Task item: Nothing but the lines below between the line holding "23 533 54.22" and the line holding "75 326 47.72", inclusive, should appear in the answer, each set down exactly.

*** Exercise input Section Begins ***

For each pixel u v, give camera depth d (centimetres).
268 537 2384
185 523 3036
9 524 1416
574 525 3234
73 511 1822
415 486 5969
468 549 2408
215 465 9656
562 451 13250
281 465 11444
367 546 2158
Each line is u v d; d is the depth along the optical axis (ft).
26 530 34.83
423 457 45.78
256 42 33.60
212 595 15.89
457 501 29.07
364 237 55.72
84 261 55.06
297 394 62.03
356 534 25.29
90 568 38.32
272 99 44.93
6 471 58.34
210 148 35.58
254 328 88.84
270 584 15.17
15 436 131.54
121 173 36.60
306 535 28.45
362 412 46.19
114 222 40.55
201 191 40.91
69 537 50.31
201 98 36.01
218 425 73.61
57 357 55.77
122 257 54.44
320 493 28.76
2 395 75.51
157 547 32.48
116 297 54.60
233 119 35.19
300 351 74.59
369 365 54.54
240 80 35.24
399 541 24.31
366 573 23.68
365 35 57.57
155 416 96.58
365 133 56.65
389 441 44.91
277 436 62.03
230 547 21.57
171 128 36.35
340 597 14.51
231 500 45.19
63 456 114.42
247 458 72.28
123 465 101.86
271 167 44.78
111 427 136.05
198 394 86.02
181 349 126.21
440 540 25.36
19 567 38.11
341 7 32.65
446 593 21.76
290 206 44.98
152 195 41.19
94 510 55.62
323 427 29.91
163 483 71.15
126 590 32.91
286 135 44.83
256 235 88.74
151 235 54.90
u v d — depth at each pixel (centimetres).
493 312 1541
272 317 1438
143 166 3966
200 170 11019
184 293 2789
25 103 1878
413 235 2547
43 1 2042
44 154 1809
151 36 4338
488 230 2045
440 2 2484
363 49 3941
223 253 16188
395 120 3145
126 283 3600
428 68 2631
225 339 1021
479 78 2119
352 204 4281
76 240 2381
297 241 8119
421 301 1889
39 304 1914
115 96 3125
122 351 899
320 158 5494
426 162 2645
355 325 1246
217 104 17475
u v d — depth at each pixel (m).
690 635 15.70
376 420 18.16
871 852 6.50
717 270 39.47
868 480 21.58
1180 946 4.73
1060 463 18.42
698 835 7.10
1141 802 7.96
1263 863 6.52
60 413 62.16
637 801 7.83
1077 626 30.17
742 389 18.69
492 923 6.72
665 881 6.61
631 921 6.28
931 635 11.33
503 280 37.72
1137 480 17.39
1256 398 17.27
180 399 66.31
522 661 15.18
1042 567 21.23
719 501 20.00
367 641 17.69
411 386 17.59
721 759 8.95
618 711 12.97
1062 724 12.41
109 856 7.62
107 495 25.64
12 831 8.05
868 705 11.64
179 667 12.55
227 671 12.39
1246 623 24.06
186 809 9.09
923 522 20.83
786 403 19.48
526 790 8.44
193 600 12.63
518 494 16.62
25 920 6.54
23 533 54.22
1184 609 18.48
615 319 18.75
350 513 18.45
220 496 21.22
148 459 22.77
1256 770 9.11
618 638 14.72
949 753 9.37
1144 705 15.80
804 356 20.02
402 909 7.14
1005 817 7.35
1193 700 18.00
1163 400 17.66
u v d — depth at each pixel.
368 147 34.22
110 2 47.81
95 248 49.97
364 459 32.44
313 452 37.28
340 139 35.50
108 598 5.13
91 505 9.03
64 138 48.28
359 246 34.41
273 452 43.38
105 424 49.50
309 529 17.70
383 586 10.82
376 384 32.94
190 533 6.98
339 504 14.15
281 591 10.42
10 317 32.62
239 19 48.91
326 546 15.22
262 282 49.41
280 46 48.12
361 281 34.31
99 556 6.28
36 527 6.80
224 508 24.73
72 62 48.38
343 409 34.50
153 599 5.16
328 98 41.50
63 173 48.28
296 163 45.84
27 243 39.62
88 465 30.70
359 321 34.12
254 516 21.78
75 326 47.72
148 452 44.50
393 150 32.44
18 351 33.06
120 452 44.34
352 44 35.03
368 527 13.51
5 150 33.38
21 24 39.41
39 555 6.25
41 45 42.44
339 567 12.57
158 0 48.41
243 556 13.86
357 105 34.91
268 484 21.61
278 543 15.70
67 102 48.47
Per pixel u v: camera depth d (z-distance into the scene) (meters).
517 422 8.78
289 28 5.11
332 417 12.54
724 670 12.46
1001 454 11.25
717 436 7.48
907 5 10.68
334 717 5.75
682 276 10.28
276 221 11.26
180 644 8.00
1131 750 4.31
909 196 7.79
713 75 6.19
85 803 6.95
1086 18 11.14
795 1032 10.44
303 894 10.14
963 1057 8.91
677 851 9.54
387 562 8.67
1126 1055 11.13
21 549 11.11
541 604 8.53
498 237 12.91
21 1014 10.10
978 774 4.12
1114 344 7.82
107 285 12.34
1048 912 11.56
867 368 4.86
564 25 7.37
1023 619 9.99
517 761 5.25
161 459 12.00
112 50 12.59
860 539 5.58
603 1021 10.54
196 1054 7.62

*** Exercise input Section Ends ***

Result:
23 533 54.22
1184 609 18.48
615 319 18.75
350 513 18.45
220 496 21.22
148 459 22.77
1256 770 9.11
618 638 14.72
949 753 9.37
1144 705 15.80
804 356 20.02
402 909 7.14
1005 817 7.35
1193 700 18.00
1163 400 17.66
u v d — depth at each pixel.
368 147 34.22
110 2 47.81
95 248 49.97
364 459 32.44
313 452 37.28
340 139 35.50
108 598 5.13
91 505 9.03
64 138 48.28
359 246 34.41
273 452 43.38
105 424 49.50
309 529 17.70
383 586 10.82
376 384 32.94
190 533 6.98
339 504 14.15
281 591 10.42
10 317 32.62
239 19 48.91
326 546 15.22
262 282 49.41
280 46 48.12
361 281 34.31
99 556 6.28
36 527 6.80
224 508 24.73
72 62 48.38
343 409 34.50
153 599 5.16
328 98 41.50
63 173 48.28
296 163 45.84
27 243 39.62
88 465 30.70
359 321 34.12
254 516 21.78
75 326 47.72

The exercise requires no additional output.